# Enviolo gear hubs



## Biker man (10 Sep 2021)

Hi does anyone know about these gear hubs.


----------



## Tigerbiten (11 Sep 2021)

Just a rebranded NuVinci
https://en.wikipedia.org/wiki/NuVinci_Continuously_Variable_Transmission

Luck ...........


----------



## Pale Rider (12 Sep 2021)

Relatively narrow range and quite draggy which is why they are almost exclusively fitted to ebikes.

The drag still matters because it reduces the battery range in comparison to the same ebike with a derailer.

I found using one an odd experience, but I suppose you might get used to it.

Altering the ratio on the twist grip was hard work, and the drag made it feel like riding the bike through treacle, even with the motor.


----------



## Biker man (12 Sep 2021)

Pale Rider said:


> Relatively narrow range and quite draggy which is why they are almost exclusively fitted to ebikes.
> 
> The drag still matters because it reduces the battery range in comparison to the same ebike with a derailer.
> 
> ...


----------



## Biker man (12 Sep 2021)

Pale Rider said:


> Relatively narrow range and quite draggy which is why they are almost exclusively fitted to ebikes.
> 
> The drag still matters because it reduces the battery range in comparison to the same ebike with a derailer.
> 
> ...


Ho


Pale Rider said:


> Relatively narrow range and quite draggy which is why they are almost exclusively fitted to ebikes.
> 
> The drag still matters because it reduces the battery range in comparison to the same ebike with a derailer.
> 
> ...


How many gears did your have I was looking at ebikes with only 5gears not enough around here I need 8.


----------



## Pale Rider (12 Sep 2021)

Biker man said:


> Ho
> How many gears did your have I was looking at ebikes with only 5gears not enough around here I need 8.
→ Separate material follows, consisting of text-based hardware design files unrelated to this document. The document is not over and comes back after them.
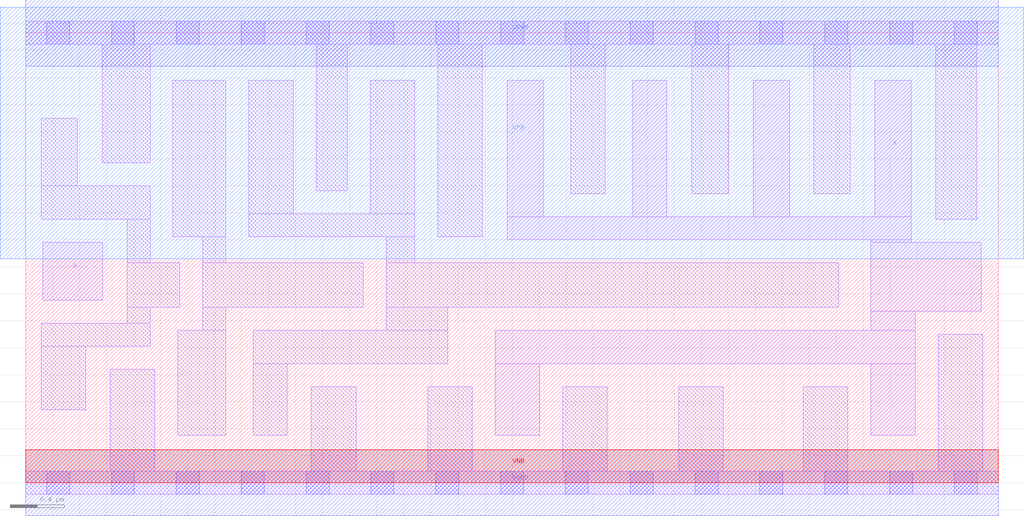
<source format=lef>
# Copyright 2020 The SkyWater PDK Authors
#
# Licensed under the Apache License, Version 2.0 (the "License");
# you may not use this file except in compliance with the License.
# You may obtain a copy of the License at
#
#     https://www.apache.org/licenses/LICENSE-2.0
#
# Unless required by applicable law or agreed to in writing, software
# distributed under the License is distributed on an "AS IS" BASIS,
# WITHOUT WARRANTIES OR CONDITIONS OF ANY KIND, either express or implied.
# See the License for the specific language governing permissions and
# limitations under the License.
#
# SPDX-License-Identifier: Apache-2.0

VERSION 5.7 ;
  NOWIREEXTENSIONATPIN ON ;
  DIVIDERCHAR "/" ;
  BUSBITCHARS "[]" ;
MACRO sky130_fd_sc_ms__bufbuf_8
  CLASS CORE ;
  FOREIGN sky130_fd_sc_ms__bufbuf_8 ;
  ORIGIN  0.000000  0.000000 ;
  SIZE  7.200000 BY  3.330000 ;
  SYMMETRY X Y ;
  SITE unit ;
  PIN A
    ANTENNAGATEAREA  0.233700 ;
    DIRECTION INPUT ;
    USE SIGNAL ;
    PORT
      LAYER li1 ;
        RECT 0.125000 1.350000 0.570000 1.780000 ;
    END
  END A
  PIN X
    ANTENNADIFFAREA  2.138800 ;
    DIRECTION OUTPUT ;
    USE SIGNAL ;
    PORT
      LAYER li1 ;
        RECT 3.475000 0.350000 3.805000 0.880000 ;
        RECT 3.475000 0.880000 6.585000 1.130000 ;
        RECT 3.565000 1.800000 6.555000 1.970000 ;
        RECT 3.565000 1.970000 3.830000 2.980000 ;
        RECT 4.495000 1.970000 4.745000 2.980000 ;
        RECT 5.385000 1.970000 5.655000 2.980000 ;
        RECT 6.255000 0.350000 6.585000 0.880000 ;
        RECT 6.255000 1.130000 6.585000 1.270000 ;
        RECT 6.255000 1.270000 7.075000 1.780000 ;
        RECT 6.255000 1.780000 6.555000 1.800000 ;
        RECT 6.285000 1.970000 6.555000 2.980000 ;
    END
  END X
  PIN VGND
    DIRECTION INOUT ;
    USE GROUND ;
    PORT
      LAYER met1 ;
        RECT 0.000000 -0.245000 7.200000 0.245000 ;
    END
  END VGND
  PIN VNB
    DIRECTION INOUT ;
    USE GROUND ;
    PORT
      LAYER pwell ;
        RECT 0.000000 0.000000 7.200000 0.245000 ;
    END
  END VNB
  PIN VPB
    DIRECTION INOUT ;
    USE POWER ;
    PORT
      LAYER nwell ;
        RECT -0.190000 1.660000 7.390000 3.520000 ;
    END
  END VPB
  PIN VPWR
    DIRECTION INOUT ;
    USE POWER ;
    PORT
      LAYER met1 ;
        RECT 0.000000 3.085000 7.200000 3.575000 ;
    END
  END VPWR
  OBS
    LAYER li1 ;
      RECT 0.000000 -0.085000 7.200000 0.085000 ;
      RECT 0.000000  3.245000 7.200000 3.415000 ;
      RECT 0.115000  0.540000 0.445000 1.010000 ;
      RECT 0.115000  1.010000 0.920000 1.180000 ;
      RECT 0.115000  1.950000 0.920000 2.200000 ;
      RECT 0.115000  2.200000 0.380000 2.700000 ;
      RECT 0.565000  2.370000 0.920000 3.245000 ;
      RECT 0.625000  0.085000 0.955000 0.840000 ;
      RECT 0.750000  1.180000 0.920000 1.300000 ;
      RECT 0.750000  1.300000 1.140000 1.630000 ;
      RECT 0.750000  1.630000 0.920000 1.950000 ;
      RECT 1.090000  1.820000 1.480000 2.980000 ;
      RECT 1.125000  0.350000 1.480000 1.130000 ;
      RECT 1.310000  1.130000 1.480000 1.300000 ;
      RECT 1.310000  1.300000 2.500000 1.630000 ;
      RECT 1.310000  1.630000 1.480000 1.820000 ;
      RECT 1.650000  1.820000 2.880000 1.990000 ;
      RECT 1.650000  1.990000 1.980000 2.980000 ;
      RECT 1.685000  0.350000 1.935000 0.880000 ;
      RECT 1.685000  0.880000 3.125000 1.130000 ;
      RECT 2.115000  0.085000 2.445000 0.710000 ;
      RECT 2.150000  2.160000 2.380000 3.245000 ;
      RECT 2.550000  1.990000 2.880000 2.980000 ;
      RECT 2.670000  1.130000 3.125000 1.300000 ;
      RECT 2.670000  1.300000 6.020000 1.630000 ;
      RECT 2.670000  1.630000 2.880000 1.820000 ;
      RECT 2.975000  0.085000 3.305000 0.710000 ;
      RECT 3.050000  1.820000 3.380000 3.245000 ;
      RECT 3.975000  0.085000 4.305000 0.710000 ;
      RECT 4.035000  2.140000 4.290000 3.245000 ;
      RECT 4.835000  0.085000 5.165000 0.710000 ;
      RECT 4.930000  2.140000 5.205000 3.245000 ;
      RECT 5.755000  0.085000 6.085000 0.710000 ;
      RECT 5.835000  2.140000 6.105000 3.245000 ;
      RECT 6.735000  1.950000 7.040000 3.245000 ;
      RECT 6.755000  0.085000 7.085000 1.100000 ;
    LAYER mcon ;
      RECT 0.155000 -0.085000 0.325000 0.085000 ;
      RECT 0.155000  3.245000 0.325000 3.415000 ;
      RECT 0.635000 -0.085000 0.805000 0.085000 ;
      RECT 0.635000  3.245000 0.805000 3.415000 ;
      RECT 1.115000 -0.085000 1.285000 0.085000 ;
      RECT 1.115000  3.245000 1.285000 3.415000 ;
      RECT 1.595000 -0.085000 1.765000 0.085000 ;
      RECT 1.595000  3.245000 1.765000 3.415000 ;
      RECT 2.075000 -0.085000 2.245000 0.085000 ;
      RECT 2.075000  3.245000 2.245000 3.415000 ;
      RECT 2.555000 -0.085000 2.725000 0.085000 ;
      RECT 2.555000  3.245000 2.725000 3.415000 ;
      RECT 3.035000 -0.085000 3.205000 0.085000 ;
      RECT 3.035000  3.245000 3.205000 3.415000 ;
      RECT 3.515000 -0.085000 3.685000 0.085000 ;
      RECT 3.515000  3.245000 3.685000 3.415000 ;
      RECT 3.995000 -0.085000 4.165000 0.085000 ;
      RECT 3.995000  3.245000 4.165000 3.415000 ;
      RECT 4.475000 -0.085000 4.645000 0.085000 ;
      RECT 4.475000  3.245000 4.645000 3.415000 ;
      RECT 4.955000 -0.085000 5.125000 0.085000 ;
      RECT 4.955000  3.245000 5.125000 3.415000 ;
      RECT 5.435000 -0.085000 5.605000 0.085000 ;
      RECT 5.435000  3.245000 5.605000 3.415000 ;
      RECT 5.915000 -0.085000 6.085000 0.085000 ;
      RECT 5.915000  3.245000 6.085000 3.415000 ;
      RECT 6.395000 -0.085000 6.565000 0.085000 ;
      RECT 6.395000  3.245000 6.565000 3.415000 ;
      RECT 6.875000 -0.085000 7.045000 0.085000 ;
      RECT 6.875000  3.245000 7.045000 3.415000 ;
  END
END sky130_fd_sc_ms__bufbuf_8
END LIBRARY

</source>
Two problems with this statement.

The Enviolo hub is a constantly variable transmission, first widely seen in the little Daf Variomatic cars.

It doesn't have ratios in the way most other transmissions do.

More importantly, it's the range of the gears - not the number - which determines suitability for terrain.

Generally, the more gears a traditional hub has, the greater the range will be, but that's not always the case.

The range of the Enviolo hub is 380%, which is why they call it the Enviolo 380.

Better than earlier versions, but still not huge.

For example, a Rohloff hub is about 565%, which is equivalent to the widest traditional derailer gearing, a mountain triple - three rings on the front and about 10 on the back.


----------



## Biker man (12 Sep 2021)

Pale Rider said:


> Two problems with this statement.
> 
> The Enviolo hub is a constantly variable transmission, first widely seen in the little Daf Variomatic cars.
> 
> ...


Ok thanks baffling to the layman .


----------



## DiggyGun (17 Sep 2021)

I have one on my Nevo3. Easy to use and covers all terrain from flat to steep hills with no effort.

I find that once you have found a comfortable cadence, it’s just a case of feathering the twist grip to get more or less resistance for what you need.

Never yet had to use the lowest resistance setting as there appears to be plenty of range in the high to medium resistance area.

So far, very pleased with it.


----------